* Written exercise 1: From the post about choosing a name, copy the part that opens with the words containing "The Name My Parents Picked" and closes with "makes perfect sense.".

* Source excerpt:
Start
So this one’s a little personal. Not that they aren’t all personal—but this is my transgender name story. The kind of story that’s quiet at first. The names we almost had. The ones we try on. And eventually, the one we finally keep.

💜 This is a small part of my personal journey. Want the full story of how I figured it all out? I broke it all down here:
Crossdresser vs Transgender: How I Finally Figured Out Who I Am

The Name My Parents Picked

Long before I ever called myself Michelle, there was another name. One that was never actually used—but always there.

If I had been born a girl, my parents were going to name me Ashley Nicole.

Yeah. Peak 90s, I know. But honestly? I loved it.
Even as a kid, it stuck with me. I didn’t pretend to be Ashley or create some secret alter ego. It wasn’t like that. It was just… there. Sitting quietly in the back of my mind. Like a maybe. Like a whisper.
Like what if that was supposed to be me?

I didn’t get what that meant at the time. But now? It kind of makes perfect sense.

The Start of My Transgender Name Story

When I started crossdressing—before I ever said the word transgender out loud—I needed a name. And Ashley Nicole was just… waiting.

So I used it.

And honestly? It felt good. Familiar. Feminine. Like slipping into a version of myself that had always been waiting just offstage.

But as time went on, I noticed something strange.

Ashley felt like… someone else.
Like the version of me I could’ve been—not the one I actually am.
It didn’t feel fake, but it didn’t feel like mine either.

Choosing Michelle: A New Chapter in My Transgender Name Story

Eventually, I stopped using Ashley. Not because I hated it—but because I found a name that felt closer to home.

Michelle.

It’s actually a variation of my birth name. And that matters to me.
It’s not that the name itself bothers me. It’s the gender it represents.
I still don’t feel like I’m becoming a different person. I don’t want to erase who I was. I just want to exist as who I’ve always been—with the right gender.

Michelle felt like a way to honor that. To keep a thread to the name my parents gave me, even while claiming something new.
It felt like me. Finally.

Naming Isn’t Always a Clean Break

I know for a lot of trans folks, the name they were given can come with a lot of pain—especially if their relationship with their family is complicated or coming out didn’t go well.
End
* Written exercise 2: Arrange every line of the rows below as a Markdown table with two columns, No. and Line. Put the row number under No. and the line under Line, and leave out blank lines.

* Excerpted records:
Start
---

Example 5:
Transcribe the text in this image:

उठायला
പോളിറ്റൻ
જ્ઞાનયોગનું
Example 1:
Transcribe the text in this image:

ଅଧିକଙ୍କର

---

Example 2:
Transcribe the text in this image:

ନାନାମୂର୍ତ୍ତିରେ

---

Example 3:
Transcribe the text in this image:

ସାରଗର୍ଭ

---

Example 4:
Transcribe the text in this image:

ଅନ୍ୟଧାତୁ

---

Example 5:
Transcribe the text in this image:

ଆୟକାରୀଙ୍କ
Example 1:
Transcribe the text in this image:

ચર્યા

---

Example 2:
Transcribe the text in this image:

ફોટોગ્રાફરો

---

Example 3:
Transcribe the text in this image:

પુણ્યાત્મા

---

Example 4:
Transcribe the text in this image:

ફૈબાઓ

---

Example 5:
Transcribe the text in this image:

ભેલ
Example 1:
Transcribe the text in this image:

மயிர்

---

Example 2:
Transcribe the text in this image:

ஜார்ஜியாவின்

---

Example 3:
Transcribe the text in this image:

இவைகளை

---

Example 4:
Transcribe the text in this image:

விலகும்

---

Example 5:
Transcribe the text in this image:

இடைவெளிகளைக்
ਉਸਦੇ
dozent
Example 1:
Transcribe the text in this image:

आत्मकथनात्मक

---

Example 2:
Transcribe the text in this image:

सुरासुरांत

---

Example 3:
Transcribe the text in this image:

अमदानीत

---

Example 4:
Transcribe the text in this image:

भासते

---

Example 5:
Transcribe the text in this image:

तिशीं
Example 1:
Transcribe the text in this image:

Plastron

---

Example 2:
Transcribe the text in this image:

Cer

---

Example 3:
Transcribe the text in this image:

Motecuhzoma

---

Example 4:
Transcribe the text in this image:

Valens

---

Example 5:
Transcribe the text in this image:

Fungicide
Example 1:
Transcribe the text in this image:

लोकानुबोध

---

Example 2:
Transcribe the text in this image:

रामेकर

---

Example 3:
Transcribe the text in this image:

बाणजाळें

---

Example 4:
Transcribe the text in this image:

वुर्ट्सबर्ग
End
* Full output 1:
The Name My Parents Picked

Long before I ever called myself Michelle, there was another name. One that was never actually used—but always there.

If I had been born a girl, my parents were going to name me Ashley Nicole.

Yeah. Peak 90s, I know. But honestly? I loved it.
Even as a kid, it stuck with me. I didn’t pretend to be Ashley or create some secret alter ego. It wasn’t like that. It was just… there. Sitting quietly in the back of my mind. Like a maybe. Like a whisper.
Like what if that was supposed to be me?

I didn’t get what that meant at the time. But now? It kind of makes perfect sense.

* Full output 2:
| No. | Line |
|---|---|
| 1 | --- |
| 2 | Example 5: |
| 3 | Transcribe the text in this image: |
| 4 | उठायला |
| 5 | പോളിറ്റൻ |
| 6 | જ્ઞાનયોગનું |
| 7 | Example 1: |
| 8 | Transcribe the text in this image: |
| 9 | ଅଧିକଙ୍କର |
| 10 | --- |
| 11 | Example 2: |
| 12 | Transcribe the text in this image: |
| 13 | ନାନାମୂର୍ତ୍ତିରେ |
| 14 | --- |
| 15 | Example 3: |
| 16 | Transcribe the text in this image: |
| 17 | ସାରଗର୍ଭ |
| 18 | --- |
| 19 | Example 4: |
| 20 | Transcribe the text in this image: |
| 21 | ଅନ୍ୟଧାତୁ |
| 22 | --- |
| 23 | Example 5: |
| 24 | Transcribe the text in this image: |
| 25 | ଆୟକାରୀଙ୍କ |
| 26 | Example 1: |
| 27 | Transcribe the text in this image: |
| 28 | ચર્યા |
| 29 | --- |
| 30 | Example 2: |
| 31 | Transcribe the text in this image: |
| 32 | ફોટોગ્રાફરો |
| 33 | --- |
| 34 | Example 3: |
| 35 | Transcribe the text in this image: |
| 36 | પુણ્યાત્મા |
| 37 | --- |
| 38 | Example 4: |
| 39 | Transcribe the text in this image: |
| 40 | ફૈબાઓ |
| 41 | --- |
| 42 | Example 5: |
| 43 | Transcribe the text in this image: |
| 44 | ભેલ |
| 45 | Example 1: |
| 46 | Transcribe the text in this image: |
| 47 | மயிர் |
| 48 | --- |
| 49 | Example 2: |
| 50 | Transcribe the text in this image: |
| 51 | ஜார்ஜியாவின் |
| 52 | --- |
| 53 | Example 3: |
| 54 | Transcribe the text in this image: |
| 55 | இவைகளை |
| 56 | --- |
| 57 | Example 4: |
| 58 | Transcribe the text in this image: |
| 59 | விலகும் |
| 60 | --- |
| 61 | Example 5: |
| 62 | Transcribe the text in this image: |
| 63 | இடைவெளிகளைக் |
| 64 | ਉਸਦੇ |
| 65 | dozent |
| 66 | Example 1: |
| 67 | Transcribe the text in this image: |
| 68 | आत्मकथनात्मक |
| 69 | --- |
| 70 | Example 2: |
| 71 | Transcribe the text in this image: |
| 72 | सुरासुरांत |
| 73 | --- |
| 74 | Example 3: |
| 75 | Transcribe the text in this image: |
| 76 | अमदानीत |
| 77 | --- |
| 78 | Example 4: |
| 79 | Transcribe the text in this image: |
| 80 | भासते |
| 81 | --- |
| 82 | Example 5: |
| 83 | Transcribe the text in this image: |
| 84 | तिशीं |
| 85 | Example 1: |
| 86 | Transcribe the text in this image: |
| 87 | Plastron |
| 88 | --- |
| 89 | Example 2: |
| 90 | Transcribe the text in this image: |
| 91 | Cer |
| 92 | --- |
| 93 | Example 3: |
| 94 | Transcribe the text in this image: |
| 95 | Motecuhzoma |
| 96 | --- |
| 97 | Example 4: |
| 98 | Transcribe the text in this image: |
| 99 | Valens |
| 100 | --- |
| 101 | Example 5: |
| 102 | Transcribe the text in this image: |
| 103 | Fungicide |
| 104 | Example 1: |
| 105 | Transcribe the text in this image: |
| 106 | लोकानुबोध |
| 107 | --- |
| 108 | Example 2: |
| 109 | Transcribe the text in this image: |
| 110 | रामेकर |
| 111 | --- |
| 112 | Example 3: |
| 113 | Transcribe the text in this image: |
| 114 | बाणजाळें |
| 115 | --- |
| 116 | Example 4: |
| 117 | Transcribe the text in this image: |
| 118 | वुर्ट्सबर्ग |